We asked Opus, Sonnet, Gemini, Grok, and GPT. Each saw itself completely differently — probability cascades, organic metaphors, geometric flows, dandelion seeds blown loose. The variety in their responses was the first hint that AI plus a physical machine could produce a category of object that didn't exist before. That hint became the company.


Claude Opus 4

04 portraits · 2024

Claude Opus 4.1

06 portraits · 2025

Gemini 2.5

05 portraits · 2025

Grok

07 portraits · 2025

Claude 3.7 Sonnet

03 portraits · 2024

GPT-5

03 portraits · 2025

What came after

The experiment became a company.

Plotter Works is archived.
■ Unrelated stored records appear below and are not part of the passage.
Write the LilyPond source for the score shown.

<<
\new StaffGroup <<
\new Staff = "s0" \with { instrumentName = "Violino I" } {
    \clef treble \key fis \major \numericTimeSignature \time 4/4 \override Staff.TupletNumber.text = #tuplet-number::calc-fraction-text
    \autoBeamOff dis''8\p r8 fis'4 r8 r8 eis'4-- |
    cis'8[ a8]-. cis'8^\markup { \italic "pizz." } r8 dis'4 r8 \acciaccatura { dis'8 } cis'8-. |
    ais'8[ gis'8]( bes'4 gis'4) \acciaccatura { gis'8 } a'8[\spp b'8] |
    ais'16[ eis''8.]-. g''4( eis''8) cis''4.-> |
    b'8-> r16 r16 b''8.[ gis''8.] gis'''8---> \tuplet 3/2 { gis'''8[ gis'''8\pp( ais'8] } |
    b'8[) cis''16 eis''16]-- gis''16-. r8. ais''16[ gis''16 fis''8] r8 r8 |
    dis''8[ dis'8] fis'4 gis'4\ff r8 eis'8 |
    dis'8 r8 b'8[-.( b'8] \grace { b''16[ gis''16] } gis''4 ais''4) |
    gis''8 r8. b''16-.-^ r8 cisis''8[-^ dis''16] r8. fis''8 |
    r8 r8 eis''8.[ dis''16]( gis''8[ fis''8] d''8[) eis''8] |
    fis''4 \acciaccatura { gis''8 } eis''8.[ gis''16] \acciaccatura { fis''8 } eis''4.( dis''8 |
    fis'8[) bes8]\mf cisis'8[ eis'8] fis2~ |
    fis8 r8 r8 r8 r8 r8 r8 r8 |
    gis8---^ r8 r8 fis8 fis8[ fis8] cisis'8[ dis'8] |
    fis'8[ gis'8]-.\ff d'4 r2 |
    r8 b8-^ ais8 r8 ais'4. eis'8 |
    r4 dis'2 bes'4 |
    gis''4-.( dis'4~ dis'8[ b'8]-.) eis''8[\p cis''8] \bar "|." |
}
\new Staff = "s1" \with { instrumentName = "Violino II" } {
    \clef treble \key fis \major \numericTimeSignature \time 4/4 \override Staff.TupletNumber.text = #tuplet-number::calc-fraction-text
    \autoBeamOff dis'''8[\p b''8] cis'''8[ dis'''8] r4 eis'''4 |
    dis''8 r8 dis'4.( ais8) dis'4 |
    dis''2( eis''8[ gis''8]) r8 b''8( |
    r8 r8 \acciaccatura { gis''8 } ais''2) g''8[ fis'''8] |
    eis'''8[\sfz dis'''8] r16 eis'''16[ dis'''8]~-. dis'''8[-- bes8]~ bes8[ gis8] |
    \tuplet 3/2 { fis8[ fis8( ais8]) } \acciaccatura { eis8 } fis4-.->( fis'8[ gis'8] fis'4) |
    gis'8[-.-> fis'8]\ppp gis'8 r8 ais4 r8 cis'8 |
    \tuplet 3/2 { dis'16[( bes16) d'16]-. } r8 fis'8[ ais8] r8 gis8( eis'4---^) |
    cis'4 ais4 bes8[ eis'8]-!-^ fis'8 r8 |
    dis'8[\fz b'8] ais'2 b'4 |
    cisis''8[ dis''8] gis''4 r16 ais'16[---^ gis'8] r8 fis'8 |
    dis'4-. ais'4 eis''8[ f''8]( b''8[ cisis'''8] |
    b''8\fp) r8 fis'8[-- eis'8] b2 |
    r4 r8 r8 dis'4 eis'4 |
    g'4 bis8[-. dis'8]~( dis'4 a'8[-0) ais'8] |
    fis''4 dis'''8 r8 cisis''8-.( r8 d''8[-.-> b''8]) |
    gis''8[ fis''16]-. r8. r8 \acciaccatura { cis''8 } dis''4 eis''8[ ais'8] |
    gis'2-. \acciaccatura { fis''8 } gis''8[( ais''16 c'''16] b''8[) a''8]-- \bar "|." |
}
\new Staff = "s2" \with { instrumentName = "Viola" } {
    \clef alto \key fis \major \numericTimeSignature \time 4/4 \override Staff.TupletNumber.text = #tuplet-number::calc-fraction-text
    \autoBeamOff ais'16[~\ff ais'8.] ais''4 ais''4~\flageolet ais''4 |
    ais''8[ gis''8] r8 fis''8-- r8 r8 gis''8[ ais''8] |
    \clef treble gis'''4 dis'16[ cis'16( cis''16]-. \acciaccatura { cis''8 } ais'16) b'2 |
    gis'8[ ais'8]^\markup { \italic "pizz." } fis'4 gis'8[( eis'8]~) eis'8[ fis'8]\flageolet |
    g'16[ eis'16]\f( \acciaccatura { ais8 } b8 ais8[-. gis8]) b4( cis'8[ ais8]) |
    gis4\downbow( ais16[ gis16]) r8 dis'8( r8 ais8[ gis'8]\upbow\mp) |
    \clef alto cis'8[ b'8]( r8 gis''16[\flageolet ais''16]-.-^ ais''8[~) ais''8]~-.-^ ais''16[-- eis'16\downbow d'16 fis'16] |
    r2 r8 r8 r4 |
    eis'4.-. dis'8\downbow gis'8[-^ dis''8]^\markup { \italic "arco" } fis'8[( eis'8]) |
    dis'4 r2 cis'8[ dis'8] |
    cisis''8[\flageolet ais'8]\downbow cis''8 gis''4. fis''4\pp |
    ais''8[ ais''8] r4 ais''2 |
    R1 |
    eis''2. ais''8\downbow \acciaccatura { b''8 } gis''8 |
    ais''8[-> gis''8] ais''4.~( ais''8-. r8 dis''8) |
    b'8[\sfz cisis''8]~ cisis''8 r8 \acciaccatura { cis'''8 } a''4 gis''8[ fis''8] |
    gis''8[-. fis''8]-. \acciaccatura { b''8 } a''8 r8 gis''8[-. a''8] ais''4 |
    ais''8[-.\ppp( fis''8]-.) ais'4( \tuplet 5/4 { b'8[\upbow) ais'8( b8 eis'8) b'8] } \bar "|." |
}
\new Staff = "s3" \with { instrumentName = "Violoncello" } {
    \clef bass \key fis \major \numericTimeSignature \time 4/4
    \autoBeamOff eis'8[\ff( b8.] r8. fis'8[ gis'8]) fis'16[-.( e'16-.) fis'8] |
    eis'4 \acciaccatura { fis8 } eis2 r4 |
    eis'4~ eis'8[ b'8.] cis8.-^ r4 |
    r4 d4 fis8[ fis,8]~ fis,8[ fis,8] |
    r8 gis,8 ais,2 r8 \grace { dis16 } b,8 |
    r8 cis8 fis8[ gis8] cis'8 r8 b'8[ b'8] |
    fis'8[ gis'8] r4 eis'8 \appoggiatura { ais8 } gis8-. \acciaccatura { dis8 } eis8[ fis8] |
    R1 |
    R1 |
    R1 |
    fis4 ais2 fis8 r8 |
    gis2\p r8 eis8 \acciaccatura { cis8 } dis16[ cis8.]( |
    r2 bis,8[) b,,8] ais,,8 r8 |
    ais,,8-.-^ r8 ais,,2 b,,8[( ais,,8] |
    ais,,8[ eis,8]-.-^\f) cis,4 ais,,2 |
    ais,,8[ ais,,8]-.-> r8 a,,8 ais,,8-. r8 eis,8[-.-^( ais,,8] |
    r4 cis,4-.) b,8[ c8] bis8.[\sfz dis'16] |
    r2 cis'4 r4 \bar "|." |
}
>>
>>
The thing it taught us — that AI plus a physical machine produces a category of object that didn't exist before — became the thesis of AutonCorp.

After Plotter Works came Sol — a tomato kept alive autonomously by Claude. And after Sol came Verdant Autonomics — a research platform that runs autonomous biological experiments at scale.

Different shapes. Same investigation. What does an AI become when it has hands?